BEGIN Exercise data

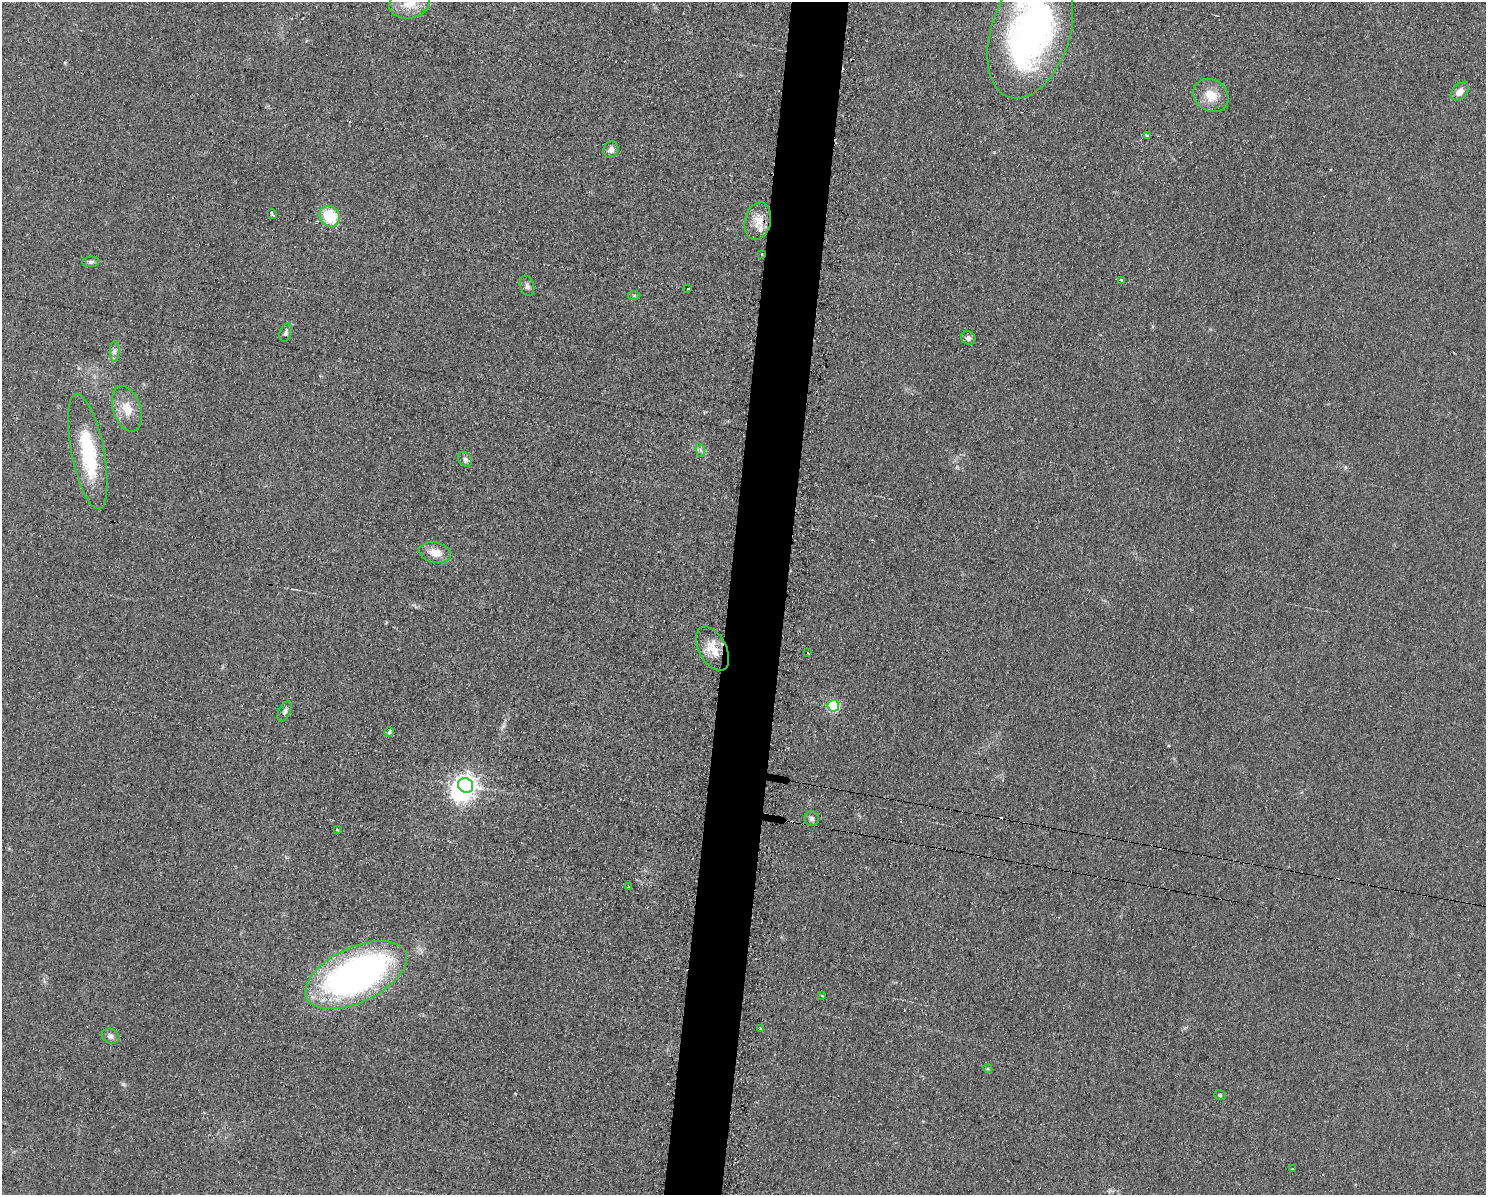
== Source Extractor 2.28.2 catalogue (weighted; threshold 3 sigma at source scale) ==
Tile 8 of 3 x 4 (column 2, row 3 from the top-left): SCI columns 1607-3090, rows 1194-2386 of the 4823 x 4771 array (HDU 1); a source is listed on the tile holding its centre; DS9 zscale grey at full resolution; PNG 1488 x 1197 px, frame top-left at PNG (2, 2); each listed source drawn as its Kron ellipse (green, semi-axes under 4 px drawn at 4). Shown black and unused: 4% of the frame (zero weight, under 2 of 3 exposures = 2% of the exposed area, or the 3 px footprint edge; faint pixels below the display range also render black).
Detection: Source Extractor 2.28.2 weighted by HDU 2 'WHT'; one run over the whole footprint, this tile lists its part. Background 0.0548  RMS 0.0099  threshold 0.0444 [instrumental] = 3 sigma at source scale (4.5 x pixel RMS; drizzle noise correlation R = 1.50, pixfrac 1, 0.05/0.05 arcsec/px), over >= 5 px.
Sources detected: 50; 2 inside a brighter object's white glare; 8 cosmic-ray / hot-pixel residue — neither listed nor drawn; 1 inside a brighter listed object's ellipse — not listed separately; the other 39 listed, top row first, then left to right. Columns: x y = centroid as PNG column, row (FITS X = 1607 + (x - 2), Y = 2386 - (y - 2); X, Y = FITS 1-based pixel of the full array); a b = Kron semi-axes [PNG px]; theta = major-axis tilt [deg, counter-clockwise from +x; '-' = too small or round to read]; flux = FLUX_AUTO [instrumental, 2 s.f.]
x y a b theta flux
410 3 21 15 11 21
1030 33 68 39 71 370
1460 92 10 7 44 7.8
1211 95 18 15 -36 18
1147 135 3 3 - 13
611 150 8 7 - 4.8
272 214 5 3 - 5.4
330 216 11 9 -45 35
758 221 19 13 77 14
762 254 2 2 - 0.7
91 262 8 5 7 2.5
1121 280 3 3 - 7.6
527 286 10 7 -71 3.7
688 289 3 3 - 4.4
634 295 6 4 1 1.4
286 333 9 6 72 2.8
968 338 7 6 - 3.4
114 351 10 5 89 3
127 409 23 14 -72 17
700 450 7 4 -70 2.3
88 451 59 16 -79 71
465 459 8 6 -48 3.4
435 553 16 10 -12 12
713 649 24 13 -61 18
808 653 3 3 - 1.4
833 706 6 5 - 65
285 711 11 6 63 3
389 732 5 4 - 1.8
465 785 8 7 - 570
812 819 7 7 - 2.9
337 830 4 3 - 6.4
629 887 3 3 - 1.1
356 975 54 27 25 420
822 996 3 3 - 4.6
761 1029 4 3 - 1.9
111 1036 9 7 -23 4.3
988 1069 5 3 - 1.1
1220 1095 6 5 - 1.8
1292 1169 3 3 - 2.8
Overlapping masked pixels (flux is a lower limit): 1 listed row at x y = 762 254
Isophote crosses this tile's border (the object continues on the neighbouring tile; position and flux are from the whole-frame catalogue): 2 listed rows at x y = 410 3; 1030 33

END Exercise data

* _What you will do_: Reproduce all of the lines above word for word, but omit the picture.

* _The solution_:
== Source Extractor 2.28.2 catalogue (weighted; threshold 3 sigma at source scale) ==
Tile 8 of 3 x 4 (column 2, row 3 from the top-left): SCI columns 1607-3090, rows 1194-2386 of the 4823 x 4771 array (HDU 1); a source is listed on the tile holding its centre; DS9 zscale grey at full resolution; PNG 1488 x 1197 px, frame top-left at PNG (2, 2); each listed source drawn as its Kron ellipse (green, semi-axes under 4 px drawn at 4). Shown black and unused: 4% of the frame (zero weight, under 2 of 3 exposures = 2% of the exposed area, or the 3 px footprint edge; faint pixels below the display range also render black).
Detection: Source Extractor 2.28.2 weighted by HDU 2 'WHT'; one run over the whole footprint, this tile lists its part. Background 0.0548  RMS 0.0099  threshold 0.0444 [instrumental] = 3 sigma at source scale (4.5 x pixel RMS; drizzle noise correlation R = 1.50, pixfrac 1, 0.05/0.05 arcsec/px), over >= 5 px.
Sources detected: 50; 2 inside a brighter object's white glare; 8 cosmic-ray / hot-pixel residue — neither listed nor drawn; 1 inside a brighter listed object's ellipse — not listed separately; the other 39 listed, top row first, then left to right. Columns: x y = centroid as PNG column, row (FITS X = 1607 + (x - 2), Y = 2386 - (y - 2); X, Y = FITS 1-based pixel of the full array); a b = Kron semi-axes [PNG px]; theta = major-axis tilt [deg, counter-clockwise from +x; '-' = too small or round to read]; flux = FLUX_AUTO [instrumental, 2 s.f.]
x y a b theta flux
410 3 21 15 11 21
1030 33 68 39 71 370
1460 92 10 7 44 7.8
1211 95 18 15 -36 18
1147 135 3 3 - 13
611 150 8 7 - 4.8
272 214 5 3 - 5.4
330 216 11 9 -45 35
758 221 19 13 77 14
762 254 2 2 - 0.7
91 262 8 5 7 2.5
1121 280 3 3 - 7.6
527 286 10 7 -71 3.7
688 289 3 3 - 4.4
634 295 6 4 1 1.4
286 333 9 6 72 2.8
968 338 7 6 - 3.4
114 351 10 5 89 3
127 409 23 14 -72 17
700 450 7 4 -70 2.3
88 451 59 16 -79 71
465 459 8 6 -48 3.4
435 553 16 10 -12 12
713 649 24 13 -61 18
808 653 3 3 - 1.4
833 706 6 5 - 65
285 711 11 6 63 3
389 732 5 4 - 1.8
465 785 8 7 - 570
812 819 7 7 - 2.9
337 830 4 3 - 6.4
629 887 3 3 - 1.1
356 975 54 27 25 420
822 996 3 3 - 4.6
761 1029 4 3 - 1.9
111 1036 9 7 -23 4.3
988 1069 5 3 - 1.1
1220 1095 6 5 - 1.8
1292 1169 3 3 - 2.8
Overlapping masked pixels (flux is a lower limit): 1 listed row at x y = 762 254
Isophote crosses this tile's border (the object continues on the neighbouring tile; position and flux are from the whole-frame catalogue): 2 listed rows at x y = 410 3; 1030 33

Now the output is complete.